Le notable Jean-Paul Waitswalo a appelé à un « tournant décisif » pour le Nord-Kivu lors de ses vœux de fin d’année, liant l'exigence de paix politique à des actions humanitaires et éducatives concrètes dans cette province meurtrie de l'est de la République démocratique du Congo.
Dans un message solennel adressé à la population, cet acteur influent de la société civile a exhorté les autorités congolaises au respect strict des engagements internationaux.
« Le respect des accords signés aux États-Unis est une exigence morale et politique », a martelé M. Waitswalo, soulignant que la crédibilité de la parole de l’État est la condition sine qua non d'une stabilité durable dans la région.

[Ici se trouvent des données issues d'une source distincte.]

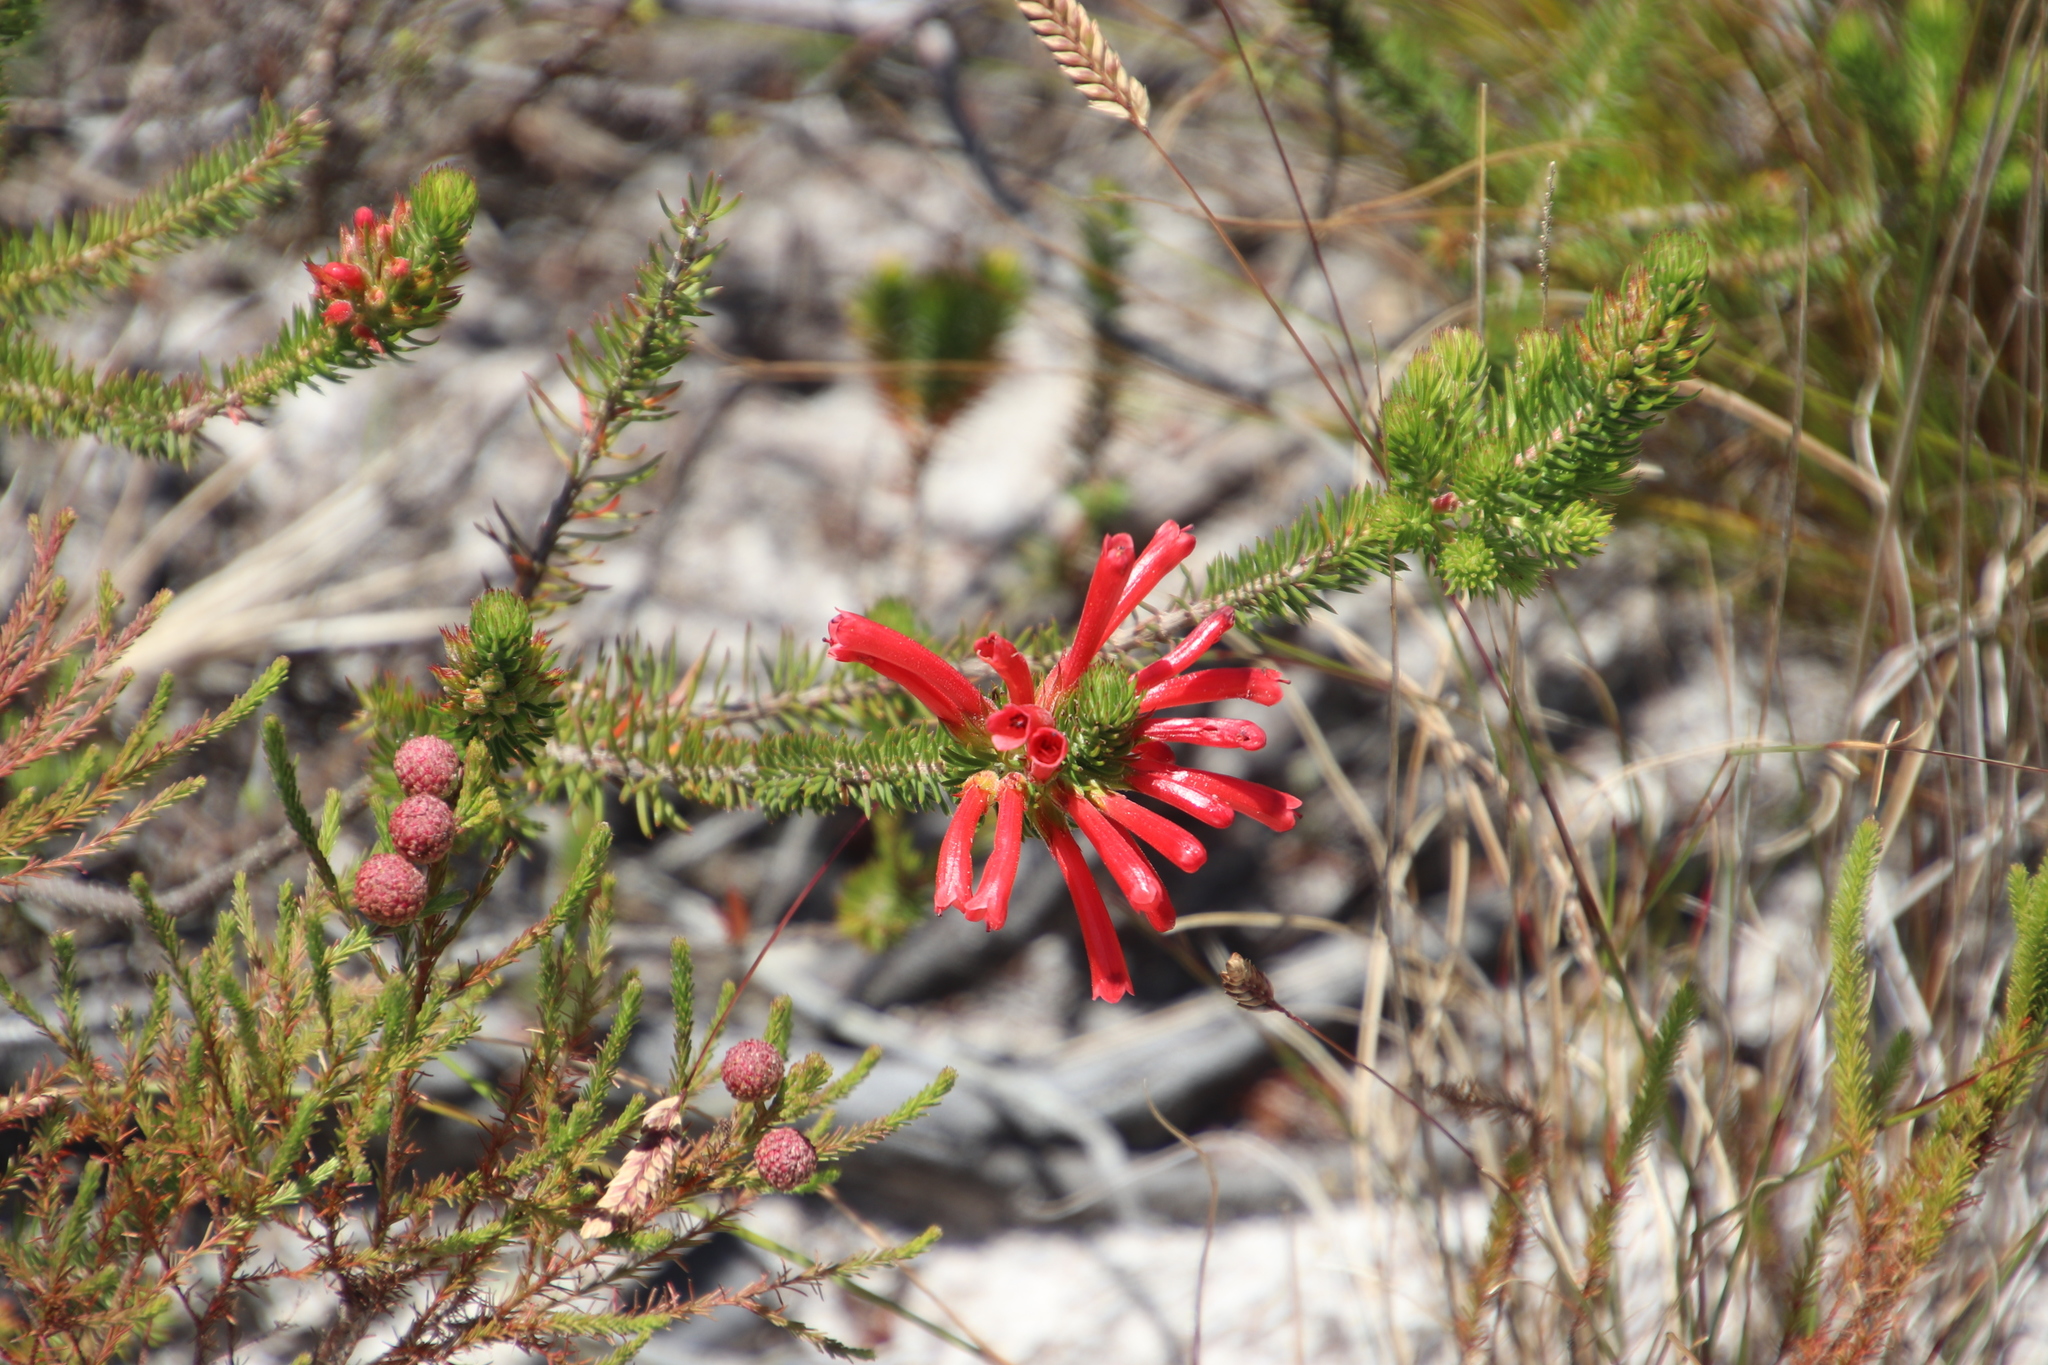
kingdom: Plantae
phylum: Tracheophyta
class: Magnoliopsida
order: Ericales
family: Ericaceae
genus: Erica
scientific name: Erica abietina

Face au drame humanitaire qui frappe des centaines de milliers de civils déplacés par les conflits, le notable a annoncé un geste fort en faveur de ceux qui vivent dans le dénuement le plus total. Jean-Paul Waitswalo s'est engagé à achever, d'ici le 30 janvier prochain, la construction de maisons destinées aux familles contraintes de s'abriter jusque dans des cimetières.
« Je viendrai personnellement vous remettre les clés », a-t-il promis, érigeant cette action en symbole de « responsabilité et de respect de la dignité humaine ». Ce projet immobilier privé se veut une réponse directe à l'urgence sociale dans une province où la crise des déplacés atteint des seuils critiques.
L’avenir de la province passe également par les bancs de l’université. M. Waitswalo a profité de cette adresse pour interpeller les 20 étudiants bénéficiaires de la bourse portant son nom à l’Université de Goma (UNIGOM).
Rappelant que la reconstruction du Nord-Kivu nécessite une élite compétente, il a exigé de ses boursiers « discipline, sérieux et excellence ». Pour le mécène, ces étudiants doivent devenir des « modèles pour la nation » afin de briser le cycle de la violence par le savoir.
Le Nord-Kivu, bastion de richesses minières mais épicentre de tensions armées depuis trois décennies, entame ainsi l'année 2026 sous le signe d'une « solidarité agissante », portée par des initiatives locales palliant parfois les carences des réponses globales.